12. De seguida, dirigiram-se ao estabelecimento denominado …, onde adquiriram comida, deslocando-se posteriormente para a residência da vitima, …

13. Já no interior da residência, a vitima por força da ingestão excessiva de álcool, vomitou para o chão do quarto e na sanita e perdeu os sentidos.

14. Após, a vitima deitou-se na cama e adormeceu.

15. O arguido deitou-se por cima da vitima, e introduziu o seu pénis na vagina da vitima contra e sem a vontade desta.

16. A determinado momento, a vitima acorda e diz ao arguido que não quer pede-lhe para parar.

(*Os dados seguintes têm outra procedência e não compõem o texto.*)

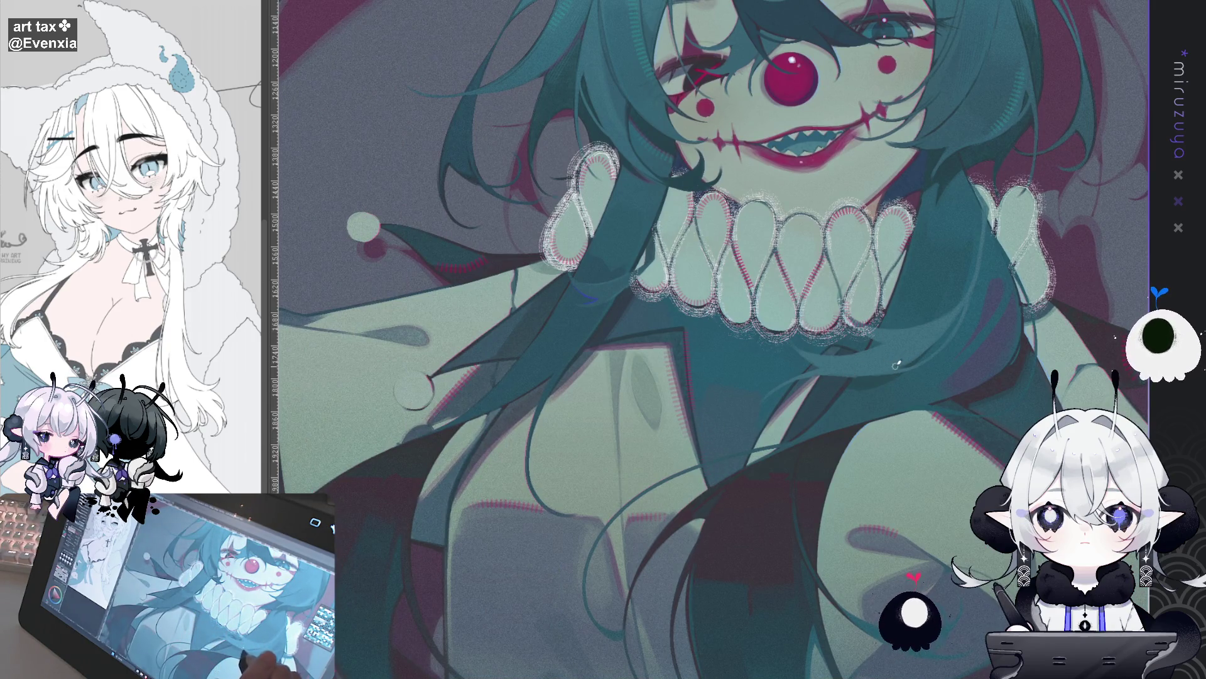
Pan over the sleeve, clothing and face, then fit the unrotated image to the window.
left_click_drag(878, 415, 1009, 267)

17.Porém, o arguido disse-lhe “é só a cabecinha.. eu fodo-te toda”

18. A vitima chorou e voltou a adormecer, desta feita de costas.

19. Após, o arguido introduziu novamente o seu pénis na vagina da vitima, contra e sem a vontade desta.

20. A vitima acordou e disse-lhe novamente para parar.

21. Cerca das 11H30 a vitima acordou e apercebeu-se do arguido a dormir na cama, ao seu lado, vestido com um pijama seu, pelo que lhe ordenou que se fosse embora de imediato, o que o arguido fez.

            Não obstante a inquestionável repulsa social de que o crime indiciado é gerador e sua censurabilidade, certo é que os factos indiciados remontam há mais de 1 (um) ano, sem que tenha havido notícia da prática de eventos de semelhante natureza ou qualquer efectivo contacto entre o arguido e a indiciada vítima, ao que acresce não enunciar o Ministério Público quaisquer concretos factos presentes consubstanciadores de exigências cautelares que cumpra satisfazer, não sendo a mera dedução da acusação, ela própria, geradora dos perigos exigidos sob as alíneas do art.º 204.º do Cód. de Processo Penal, e tanto mais que a verificação dos perigos tem que existir no momento da aplicação da medida, importando realçar que quaisquer exigências cautelares, máxime, atinentes aos perigos de continuação da actividade criminosa e de perturbação grave da ordem e da tranquilidade públicas se acham mitigadas pelo longo lapso temporal, entretanto, decorrido.

Pelo exposto, indefiro a aplicação ao arguido de outras medidas de coacção, mantendo-se o mesmo a aguardar os ulteriores termos do processo sujeito a termo de identidade e residência, já prestado.


*

            Devolvam-se os autos aos serviços do Ministério Público, após as pertinentes notificações.

*

            De tal despacho interpôs o Ministério Público recurso para este tribunal, concluindo-o, nos seguintes termos (transcrição):

I - …

II - Aquando a prolação do despacho de acusação, tendo em conta a matéria de facto imputada, subsunção legal e a personalidade do arguido revelada na mesma, considerou-se, adequado e necessário, de forma a mitigar os perigos de continuação da actividade criminosa, perturbação grave da ordem e tranquilidade públicas e  perturbação e de conservação da prova, requerer a sua  sujeição  a medidas de coação para além do TIR.

III –…

           IV - Ora, no caso em apreço, atenta a natureza do crime e personalidade do arguido neles revelada, existe, em concreto, perigo de continuação da actividade criminosa, o, qual se verifica sempre que existam factos ou circunstâncias, que não sejam simplesmente conjecturais.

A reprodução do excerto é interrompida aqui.